Me recuerda al balneario de Puerto Rico en la isla de Gran Canaria, también desértica, también con una zona turística construída en un barranco (allá los llaman riscos) aunque mucho más masivo de lo que se ve proyectado para esta nueva Riviera limeña.
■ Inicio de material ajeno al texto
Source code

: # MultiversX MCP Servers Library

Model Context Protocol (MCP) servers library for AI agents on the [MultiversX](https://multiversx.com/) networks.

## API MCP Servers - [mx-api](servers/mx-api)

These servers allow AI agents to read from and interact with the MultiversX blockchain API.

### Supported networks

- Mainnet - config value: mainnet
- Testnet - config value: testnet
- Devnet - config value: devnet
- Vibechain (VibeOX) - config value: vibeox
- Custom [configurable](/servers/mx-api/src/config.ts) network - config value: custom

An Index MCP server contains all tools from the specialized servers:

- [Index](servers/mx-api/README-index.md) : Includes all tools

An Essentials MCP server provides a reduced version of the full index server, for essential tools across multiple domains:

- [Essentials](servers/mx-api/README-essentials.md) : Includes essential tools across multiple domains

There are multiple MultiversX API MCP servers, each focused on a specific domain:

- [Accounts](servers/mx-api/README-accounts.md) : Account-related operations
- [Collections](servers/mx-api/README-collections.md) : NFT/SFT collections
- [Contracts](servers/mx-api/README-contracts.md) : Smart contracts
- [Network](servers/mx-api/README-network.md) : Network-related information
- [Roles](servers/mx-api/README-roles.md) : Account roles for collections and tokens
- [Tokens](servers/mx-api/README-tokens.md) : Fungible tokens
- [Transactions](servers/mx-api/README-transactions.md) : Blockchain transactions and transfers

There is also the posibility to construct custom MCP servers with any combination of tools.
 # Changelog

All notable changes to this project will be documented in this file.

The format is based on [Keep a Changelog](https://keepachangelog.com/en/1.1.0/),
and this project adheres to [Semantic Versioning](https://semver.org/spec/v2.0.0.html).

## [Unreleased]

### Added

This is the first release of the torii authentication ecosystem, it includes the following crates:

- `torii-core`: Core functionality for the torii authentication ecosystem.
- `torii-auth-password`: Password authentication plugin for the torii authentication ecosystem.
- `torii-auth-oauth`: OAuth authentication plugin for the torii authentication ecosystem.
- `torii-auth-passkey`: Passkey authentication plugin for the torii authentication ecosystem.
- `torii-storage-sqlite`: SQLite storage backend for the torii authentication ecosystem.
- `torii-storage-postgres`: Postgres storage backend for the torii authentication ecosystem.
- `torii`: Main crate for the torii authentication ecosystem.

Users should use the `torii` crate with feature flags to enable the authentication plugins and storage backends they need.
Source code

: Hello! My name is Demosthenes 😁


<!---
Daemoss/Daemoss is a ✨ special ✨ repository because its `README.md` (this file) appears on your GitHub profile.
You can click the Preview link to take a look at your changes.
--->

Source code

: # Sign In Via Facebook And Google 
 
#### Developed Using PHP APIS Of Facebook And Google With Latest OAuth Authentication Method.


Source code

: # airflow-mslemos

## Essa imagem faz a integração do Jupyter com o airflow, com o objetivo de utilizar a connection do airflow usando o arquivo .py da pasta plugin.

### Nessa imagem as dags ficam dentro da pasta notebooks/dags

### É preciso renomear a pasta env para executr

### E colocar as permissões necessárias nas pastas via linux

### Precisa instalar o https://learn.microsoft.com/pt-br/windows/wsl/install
Acá una foto de Puerto Rico .... de repente un día el sur de Lima luzca algo así:


----------



## El Bajopontino (Feb 17, 2005)

Wow, que bacán la última foto, el entorno me recuerda a Chorrillos, justo el sector donde está el Club Regatas.


----------



## dlHC84 (Aug 15, 2005)

asi es bajopontino, a mi también.

yo nunca he ido a canarias


----------



## skyperu34 (May 25, 2003)

definitivamente el acantilado de esa zona esta precisa para explotar al maximo con esa clase de obras que invitan a una mente diseñadora a realizar cosas hasta impensadas


----------



## Pisco_Perú (Jul 18, 2005)

excelente proyecto, de concretarse seria espectacular.


----------



## alibiza_1014 (Jun 12, 2005)

Uhmmm, se ve interesante hay que ver cuando lo terminen.


----------



## Kronos (Oct 7, 2005)

Parecen un par de costillas gigantes , por el color blanco,
nunca habia visto algo asi , es osado , pero original . y aunque en gustos y colores no manden los autores , proyectos innovadores son lo que necesita el Peru , no solo en el rango de oficinas y edificios titanicos , sino tambien en el area de vivienda.


----------



## frank_pensador (Nov 25, 2005)

ohhhh, quedarìa very beautiful.


----------



## rafo18 (Mar 9, 2005)

:eek2: :eek2: :eek2: :eek2: :eek2: :eek2: :eek2: :eek2: :eek2: :eek2: :eek2: :eek2: :eek2: :eek2: :eek2: :eek2: :eek2: :eek2: :eek2: :eek2: :eek2: :eek2: :eek2: :eek2: :eek2: :eek2: :eek2: :eek2: :eek2: :eek2: :eek2: :eek2: :eek2: :eek2: :eek2: :eek2: :eek2: :eek2: :eek2: :eek2: :eek2: :eek2: :eek2: :eek2: :eek2: :eek2: :eek2: :eek2: :eek2: :eek2: :eek2: :eek2: :eek2: :eek2: :eek2: :eek2:


----------



## JUANCHO (Nov 4, 2005)

Alucinante el proyecto.


----------



## sebvill (Apr 13, 2005)

El Bajopontino said:


> Pero en Asia no hay barrancos.


No queda en Asia queda un poco más al sur, antes de llegar a las playas de Palillos, Misterio y Barrancadero.


----------



## J Block (Feb 16, 2004)

Me he dado cuenta que han despellejado el proyecto en el thread que Filter creó en el foro de Proyectos...


----------